Ferreira se encontrou nesta quarta-feira, 12, com o procurador do Trabalho Sebastião Vieira Caixeta, que comanda uma investigação sobre eventual descumprimento das regras trabalhistas pelo programa Mais Médicos. O procurador pretende concluir o trabalho ainda neste mês. Passada essa fase, a ideia é pedir que o governo faça adequações necessárias.

Para o procurador, os dados reunidos até agora mostram haver uma relação formal de trabalho e não de um curso de especialização, conforme previsto na medida provisória que criou o programa. A movimentação da Fenam é um exemplo de como as entidades médicas retomam a artilharia contra o programa.

Diante das críticas ao comportamento que adotaram ano passado, quando o Mais Médicos foi lançado, e da alta aprovação que o programa alcançou entre a população, as entidades passaram a adotar uma postura mais discreta. Com o episódio Ramona Rodriguez e o registro de mais quatro casos de cubanos que abandonaram o programa, as entidades voltam à tona.

O primeiro passo foi dado pela Associação Médica Brasileira, que resolveu contratar Ramona para serviços administrativos no escritório de Brasília. Ela vai receber R$ 3 mil mensais. O Conselho Federal de Medicina, por sua vez, anunciou a formação de uma "rede humanitária" para auxiliar médicos cubanos que queiram sair do programa e trabalhar no País. O presidente da entidade, Roberto D'Ávila, afirmou que profissionais serão incentivados a auxiliar colegas cubanos com logística e, eventualmente, até nos preparativos para realização da prova de validação do diploma, o Revalida.

Novo cargo.
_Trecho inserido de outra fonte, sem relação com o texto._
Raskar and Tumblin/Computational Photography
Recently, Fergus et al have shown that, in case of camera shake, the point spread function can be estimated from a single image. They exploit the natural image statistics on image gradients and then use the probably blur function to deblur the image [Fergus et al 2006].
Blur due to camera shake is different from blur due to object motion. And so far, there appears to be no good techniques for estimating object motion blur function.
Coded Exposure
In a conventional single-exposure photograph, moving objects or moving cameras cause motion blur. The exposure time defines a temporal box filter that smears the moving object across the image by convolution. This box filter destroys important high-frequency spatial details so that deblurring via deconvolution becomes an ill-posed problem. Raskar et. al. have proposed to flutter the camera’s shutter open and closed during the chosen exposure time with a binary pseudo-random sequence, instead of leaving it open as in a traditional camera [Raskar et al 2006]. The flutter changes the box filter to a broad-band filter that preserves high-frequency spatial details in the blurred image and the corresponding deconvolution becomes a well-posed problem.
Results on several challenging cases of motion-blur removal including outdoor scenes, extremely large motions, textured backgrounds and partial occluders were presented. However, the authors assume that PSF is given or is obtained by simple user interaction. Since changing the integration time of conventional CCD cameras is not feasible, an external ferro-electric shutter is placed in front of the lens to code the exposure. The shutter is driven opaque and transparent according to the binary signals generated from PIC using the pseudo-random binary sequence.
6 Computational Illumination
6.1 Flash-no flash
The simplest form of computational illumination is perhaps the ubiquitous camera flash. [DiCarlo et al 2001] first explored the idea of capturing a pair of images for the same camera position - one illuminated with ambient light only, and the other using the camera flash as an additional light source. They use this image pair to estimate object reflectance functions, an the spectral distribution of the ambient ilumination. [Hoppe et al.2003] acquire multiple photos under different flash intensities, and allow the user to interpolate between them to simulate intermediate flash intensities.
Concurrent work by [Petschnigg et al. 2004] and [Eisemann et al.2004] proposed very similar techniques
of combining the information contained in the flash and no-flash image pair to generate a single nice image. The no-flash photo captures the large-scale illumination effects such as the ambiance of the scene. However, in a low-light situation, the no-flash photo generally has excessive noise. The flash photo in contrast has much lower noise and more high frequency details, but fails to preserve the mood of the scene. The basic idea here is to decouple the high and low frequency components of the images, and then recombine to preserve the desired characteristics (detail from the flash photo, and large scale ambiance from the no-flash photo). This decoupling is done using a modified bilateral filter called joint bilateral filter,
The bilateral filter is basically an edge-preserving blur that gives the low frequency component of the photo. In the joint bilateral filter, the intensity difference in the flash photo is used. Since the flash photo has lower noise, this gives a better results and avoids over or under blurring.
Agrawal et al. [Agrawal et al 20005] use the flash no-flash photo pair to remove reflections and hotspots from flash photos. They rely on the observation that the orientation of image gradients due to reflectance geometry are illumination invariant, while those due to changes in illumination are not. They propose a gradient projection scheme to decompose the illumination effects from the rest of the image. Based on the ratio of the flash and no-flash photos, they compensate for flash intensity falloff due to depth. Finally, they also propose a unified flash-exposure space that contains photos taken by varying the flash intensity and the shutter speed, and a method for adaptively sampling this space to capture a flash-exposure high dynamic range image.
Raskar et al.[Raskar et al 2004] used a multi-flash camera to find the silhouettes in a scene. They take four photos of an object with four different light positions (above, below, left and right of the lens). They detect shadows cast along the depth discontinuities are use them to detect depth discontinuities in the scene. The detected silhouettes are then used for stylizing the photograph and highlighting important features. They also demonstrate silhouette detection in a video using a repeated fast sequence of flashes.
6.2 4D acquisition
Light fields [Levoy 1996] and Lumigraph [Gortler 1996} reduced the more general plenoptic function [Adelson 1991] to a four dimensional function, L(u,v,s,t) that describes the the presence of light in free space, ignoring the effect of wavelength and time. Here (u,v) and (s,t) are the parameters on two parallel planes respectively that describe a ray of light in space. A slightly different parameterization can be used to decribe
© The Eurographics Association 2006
Contratada pela AMB, Ramona dedicou esta quarta-feira, 12, a providências burocráticas: exame médico e abertura de conta bancária para o depósito de seu salário. De acordo com a assessoria da AMB, o trabalho somente terá início na próxima semana.

O desligamento formal de Ramona do Mais Médicos foi publicado ontem no Diário Oficial. Esse é o primeiro passo para que ela tenha seu visto de permanência retirado. Sua permanência no País, no entanto, está garantida, pelo menos até o julgamento do pedido de refúgio que ela apresentou, na semana passada. A expectativa é a de que seu processo seja  avaliado somente depois de março.

A edição de ontem do Diário Oficial também trouxe a lista de 89 profissionais do Mais Médicos, entre eles, quatro cubanos cujo paradeiro não é conhecido, considerados ausentes. Eles terão 48 horas para se apresentar. Caso contrário, serão desligados do trablaho.